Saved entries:
--------------------------------

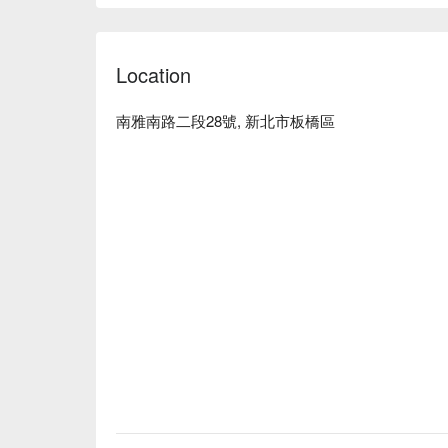
Location
南雅南路二段28號, 新北市板橋區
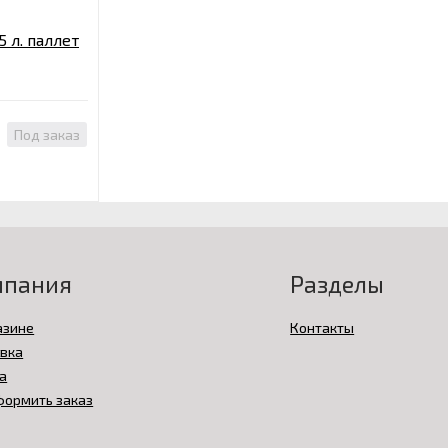
5 л. паллет
Под заказ
мпания
Разделы
азине
Контакты
вка
а
формить заказ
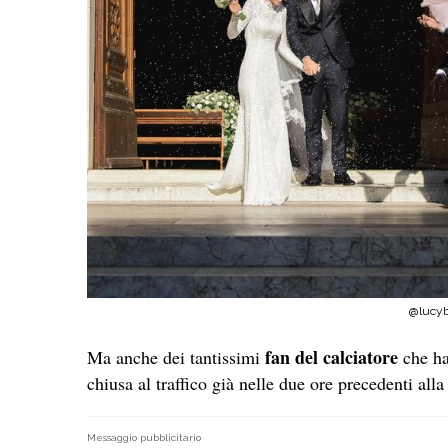
@lucyb
fan del calciatore
Ma anche dei tantissimi
che ha
chiusa al traffico già nelle due ore precedenti alla
Messaggio pubblicitario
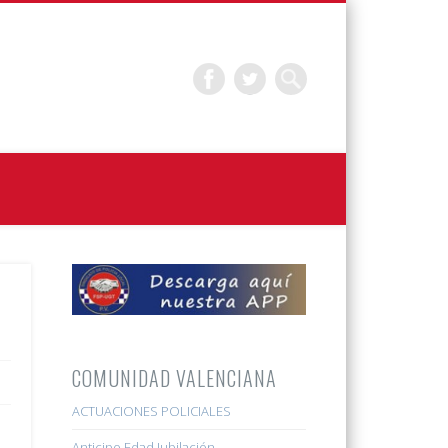
COMUNIDAD VALENCIANA
ACTUACIONES POLICIALES
Anticipo Edad Jubilación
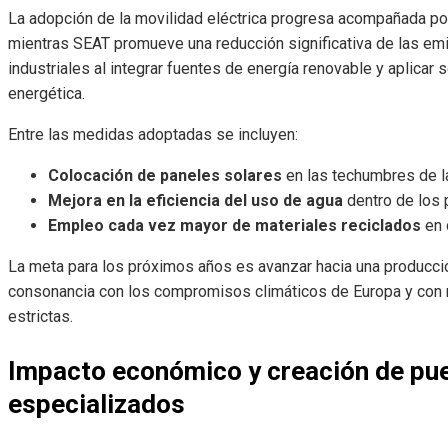
La adopción de la movilidad eléctrica progresa acompañada po
mientras SEAT promueve una reducción significativa de las em
industriales al integrar fuentes de energía renovable y aplicar 
energética.
Entre las medidas adoptadas se incluyen:
Colocación de paneles solares
en las techumbres de la
Mejora en la eficiencia del uso de agua
dentro de los 
Empleo cada vez mayor de materiales reciclados
en 
La meta para los próximos años es avanzar hacia una producci
consonancia con los compromisos climáticos de Europa y con
estrictas.
Impacto económico y creación de pue
especializados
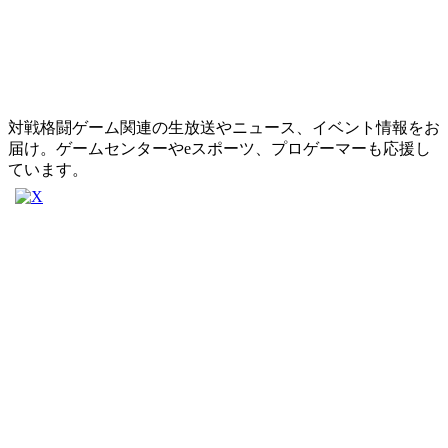
対戦格闘ゲーム関連の生放送やニュース、イベント情報をお
届け。ゲームセンターやeスポーツ、プロゲーマーも応援し
ています。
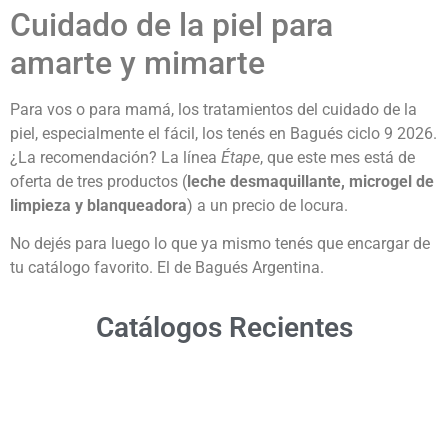
Cuidado de la piel para
amarte y mimarte
Para vos o para mamá, los tratamientos del cuidado de la
piel, especialmente el fácil, los tenés en Bagués ciclo 9 2026.
¿La recomendación? La línea
Étape
, que este mes está de
oferta de tres productos (
leche desmaquillante, microgel de
limpieza y blanqueadora
) a un precio de locura.
No dejés para luego lo que ya mismo tenés que encargar de
tu catálogo favorito. El de Bagués Argentina.
Catálogos Recientes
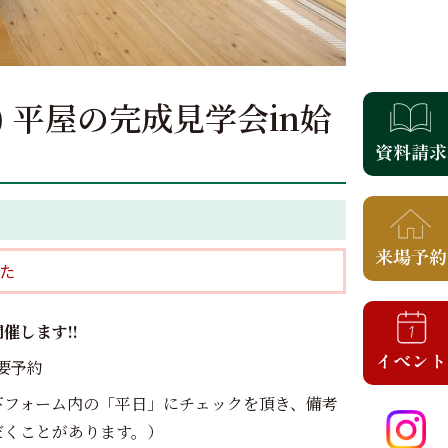
日) 平屋の完成見学会in姶
た
催します!!
 ※要予約
下フォーム内の「平日」にチェックを頂き、備考
だくことがあります。）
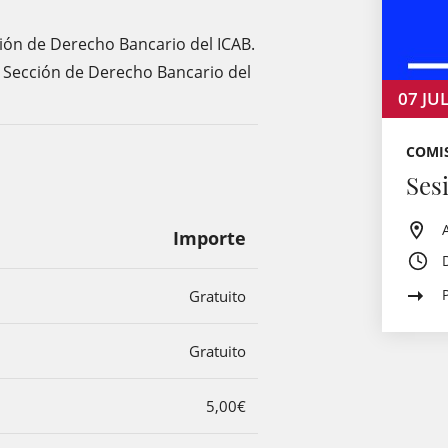
cción de Derecho Bancario del ICAB.
a Sección de Derecho Bancario del
07
JU
COMI
Ses
Importe
Gratuito
Gratuito
5,00€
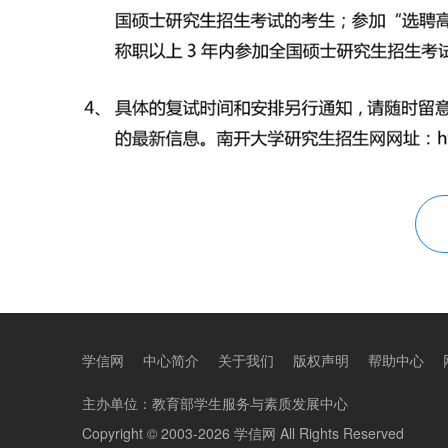
学信网
中心简介
关于我们
版权声明
帮助中心
主办单位：
教育部学生服务与素质发展中心
Copyright © 2003-2026
学信网
All Rights Reserved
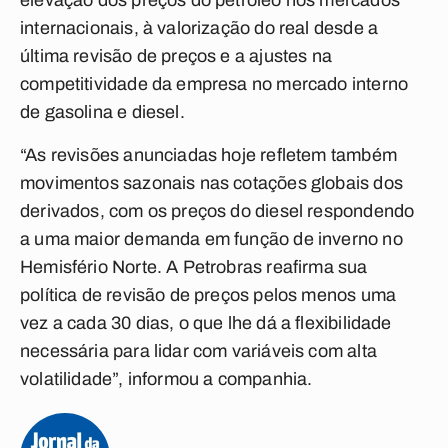
elevação dos preços do petróleo nos mercados
internacionais, à valorização do real desde a
última revisão de preços e a ajustes na
competitividade da empresa no mercado interno
de gasolina e diesel.
“As revisões anunciadas hoje refletem também
movimentos sazonais nas cotações globais dos
derivados, com os preços do diesel respondendo
a uma maior demanda em função de inverno no
Hemisfério Norte. A Petrobras reafirma sua
política de revisão de preços pelos menos uma
vez a cada 30 dias, o que lhe dá a flexibilidade
necessária para lidar com variáveis com alta
volatilidade”, informou a companhia.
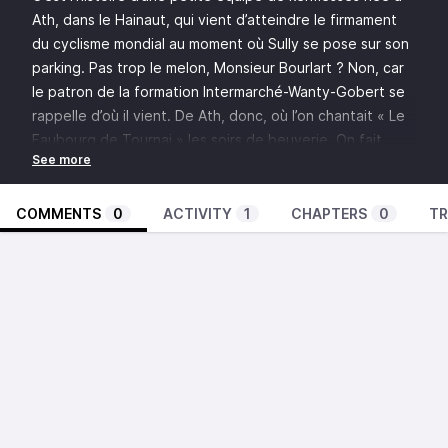
Ath, dans le Hainaut, qui vient d’atteindre le firmament
du cyclisme mondial au moment où Sully se pose sur son
parking. Pas trop le melon, Monsieur Bourlart ? Non, car
le patron de la formation Intermarché-Wanty-Gobert se
rappelle d’où il vient. De Ath, donc, où l’on chantait « Le
Faubourg de Tournai » les soirs de beuverie. On fait
monter le son, les mouettes assurent l’instrumentale, et
tout à coup, sur le parking d’un campanile d’Occitanie,
s’élève une comptine wallonne.
COMMENTS
0
ACTIVITY
1
CHAPTERS
0
TR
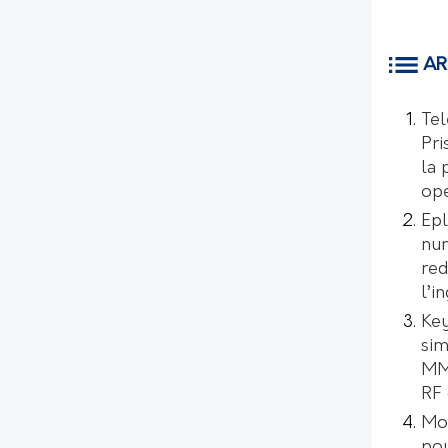
AR
Tel
Pri
la 
opé
Epl
num
red
l’i
Key
sim
MMI
RF 
Mo
pou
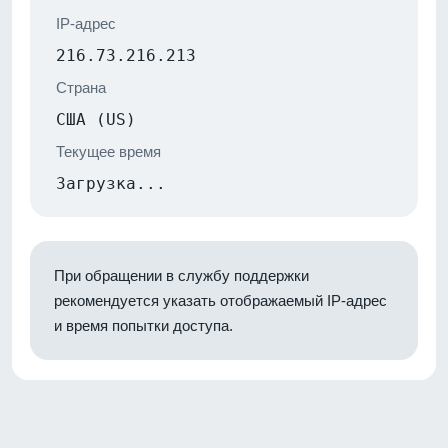
IP-адрес
216.73.216.213
Страна
США (US)
Текущее время
Загрузка...
При обращении в службу поддержки
рекомендуется указать отображаемый IP-адрес
и время попытки доступа.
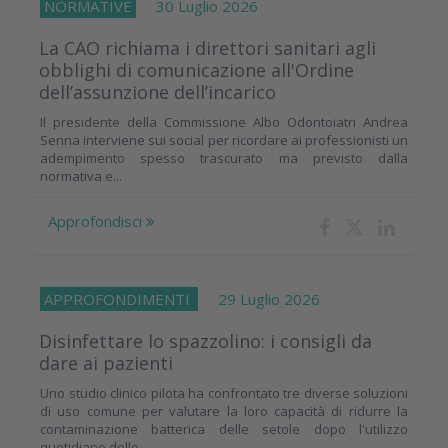
NORMATIVE
30 Luglio 2026
La CAO richiama i direttori sanitari agli
obblighi di comunicazione all'Ordine
dell’assunzione dell’incarico
Il presidente della Commissione Albo Odontoiatri Andrea
Senna interviene sui social per ricordare ai professionisti un
adempimento spesso trascurato ma previsto dalla
normativa e...
Approfondisci
APPROFONDIMENTI
29 Luglio 2026
Disinfettare lo spazzolino: i consigli da
dare ai pazienti
Uno studio clinico pilota ha confrontato tre diverse soluzioni
di uso comune per valutare la loro capacità di ridurre la
contaminazione batterica delle setole dopo l'utilizzo
quotidiano dello...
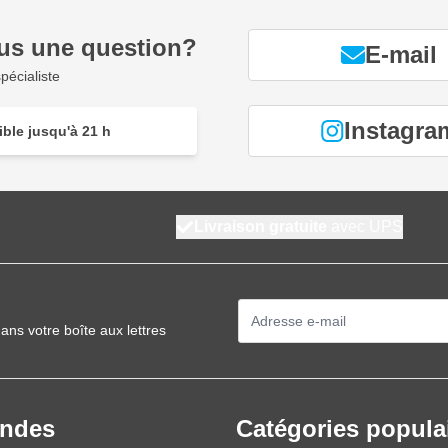
us une question?
E-mail
pécialiste
Instagra
ble jusqu'à 21 h
Livraison gratuite
avec UPS
Adresse mail
ans votre boîte aux lettres
ndes
Catégories popula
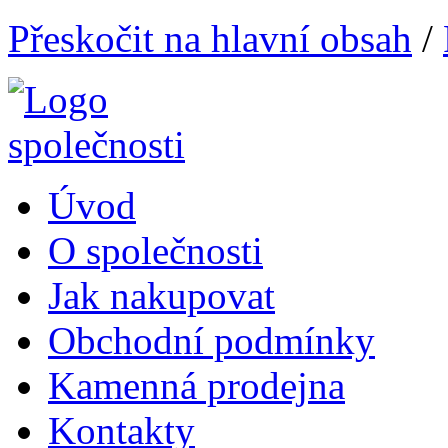
Přeskočit na hlavní obsah
/
Úvod
O společnosti
Jak nakupovat
Obchodní podmínky
Kamenná prodejna
Kontakty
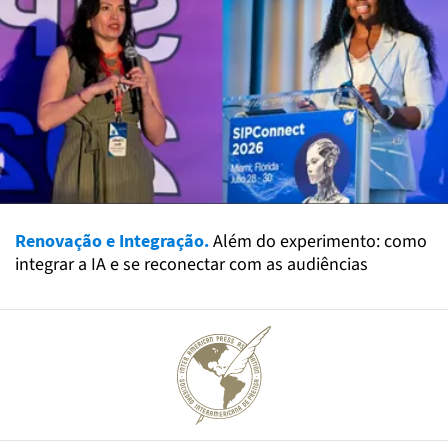
Renovação e Integração.
Além do experimento: como
integrar a IA e se reconectar com as audiências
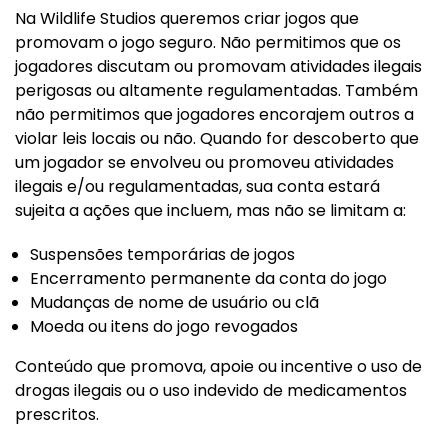
Na Wildlife Studios queremos criar jogos que
promovam o jogo seguro. Não permitimos que os
jogadores discutam ou promovam atividades ilegais
perigosas ou altamente regulamentadas. Também
não permitimos que jogadores encorajem outros a
violar leis locais ou não. Quando for descoberto que
um jogador se envolveu ou promoveu atividades
ilegais e/ou regulamentadas, sua conta estará
sujeita a ações que incluem, mas não se limitam a:
Suspensões temporárias de jogos
Encerramento permanente da conta do jogo
Mudanças de nome de usuário ou clã
Moeda ou itens do jogo revogados
Conteúdo que promova, apoie ou incentive o uso de
drogas ilegais ou o uso indevido de medicamentos
prescritos.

--------------------------------

Exercise: The lines above should be transcribed exactly, with every image removed.

Your solution:
Location
南雅南路二段28號, 新北市板橋區
5 л. паллет
Под заказ
мпания
Разделы
азине
Контакты
вка
а
формить заказ
@lucyb
fan del calciatore
Ma anche dei tantissimi
che ha
chiusa al traffico già nelle due ore precedenti alla
Messaggio pubblicitario
COMUNIDAD VALENCIANA
ACTUACIONES POLICIALES
Anticipo Edad Jubilación
La adopción de la movilidad eléctrica progresa acompañada po
mientras SEAT promueve una reducción significativa de las em
industriales al integrar fuentes de energía renovable y aplicar 
energética.
Entre las medidas adoptadas se incluyen:
Colocación de paneles solares
en las techumbres de la
Mejora en la eficiencia del uso de agua
dentro de los 
Empleo cada vez mayor de materiales reciclados
en 
La meta para los próximos años es avanzar hacia una producci
consonancia con los compromisos climáticos de Europa y con
estrictas.
Impacto económico y creación de pue
especializados
対戦格闘ゲーム関連の生放送やニュース、イベント情報をお
届け。ゲームセンターやeスポーツ、プロゲーマーも応援し
ています。
Cuidado de la piel para
amarte y mimarte
Para vos o para mamá, los tratamientos del cuidado de la
piel, especialmente el fácil, los tenés en Bagués ciclo 9 2026.
¿La recomendación? La línea
Étape
, que este mes está de
oferta de tres productos (
leche desmaquillante, microgel de
limpieza y blanqueadora
) a un precio de locura.
No dejés para luego lo que ya mismo tenés que encargar de
tu catálogo favorito. El de Bagués Argentina.
Catálogos Recientes
日) 平屋の完成見学会in姶
た
催します!!
 ※要予約
下フォーム内の「平日」にチェックを頂き、備考
だくことがあります。）
cción de Derecho Bancario del ICAB.
a Sección de Derecho Bancario del
07
JU
COMI
Ses
Importe
Gratuito
Gratuito
5,00€
学信网
中心简介
关于我们
版权声明
帮助中心
主办单位：
教育部学生服务与素质发展中心
Copyright © 2003-2026
学信网
All Rights Reserved
elevação dos preços do petróleo nos mercados
internacionais, à valorização do real desde a
última revisão de preços e a ajustes na
competitividade da empresa no mercado interno
de gasolina e diesel.
“As revisões anunciadas hoje refletem também
movimentos sazonais nas cotações globais dos
derivados, com os preços do diesel respondendo
a uma maior demanda em função de inverno no
Hemisfério Norte. A Petrobras reafirma sua
política de revisão de preços pelos menos uma
vez a cada 30 dias, o que lhe dá a flexibilidade
necessária para lidar com variáveis com alta
volatilidade”, informou a companhia.
Ath, dans le Hainaut, qui vient d’atteindre le firmament
du cyclisme mondial au moment où Sully se pose sur son
parking. Pas trop le melon, Monsieur Bourlart ? Non, car
le patron de la formation Intermarché-Wanty-Gobert se
rappelle d’où il vient. De Ath, donc, où l’on chantait « Le
Faubourg de Tournai » les soirs de beuverie. On fait
monter le son, les mouettes assurent l’instrumentale, et
tout à coup, sur le parking d’un campanile d’Occitanie,
s’élève une comptine wallonne.
COMMENTS
0
ACTIVITY
1
CHAPTERS
0
TR
AR
Tel
Pri
la 
opé
Epl
num
red
l’i
Key
sim
MMI
RF 
Mo
pou
IP-адрес
216.73.216.213
Страна
США (US)
Текущее время
Загрузка...
При обращении в службу поддержки
рекомендуется указать отображаемый IP-адрес
и время попытки доступа.
NORMATIVE
30 Luglio 2026
La CAO richiama i direttori sanitari agli
obblighi di comunicazione all'Ordine
dell’assunzione dell’incarico
Il presidente della Commissione Albo Odontoiatri Andrea
Senna interviene sui social per ricordare ai professionisti un
adempimento spesso trascurato ma previsto dalla
normativa e...
Approfondisci
APPROFONDIMENTI
29 Luglio 2026
Disinfettare lo spazzolino: i consigli da
dare ai pazienti
Uno studio clinico pilota ha confrontato tre diverse soluzioni
di uso comune per valutare la loro capacità di ridurre la
contaminazione batterica delle setole dopo l'utilizzo
quotidiano dello...
us une question?
E-mail
pécialiste
Instagra
ble jusqu'à 21 h
Livraison gratuite
avec UPS
Adresse mail
ans votre boîte aux lettres
ndes
Catégories popula
Přeskočit na hlavní obsah
/
Úvod
O společnosti
Jak nakupovat
Obchodní podmínky
Kamenná prodejna
Kontakty
Renovação e Integração.
Além do experimento: como
integrar a IA e se reconectar com as audiências
Na Wildlife Studios queremos criar jogos que
promovam o jogo seguro. Não permitimos que os
jogadores discutam ou promovam atividades ilegais
perigosas ou altamente regulamentadas. Também
não permitimos que jogadores encorajem outros a
violar leis locais ou não. Quando for descoberto que
um jogador se envolveu ou promoveu atividades
ilegais e/ou regulamentadas, sua conta estará
sujeita a ações que incluem, mas não se limitam a:
Suspensões temporárias de jogos
Encerramento permanente da conta do jogo
Mudanças de nome de usuário ou clã
Moeda ou itens do jogo revogados
Conteúdo que promova, apoie ou incentive o uso de
drogas ilegais ou o uso indevido de medicamentos
prescritos.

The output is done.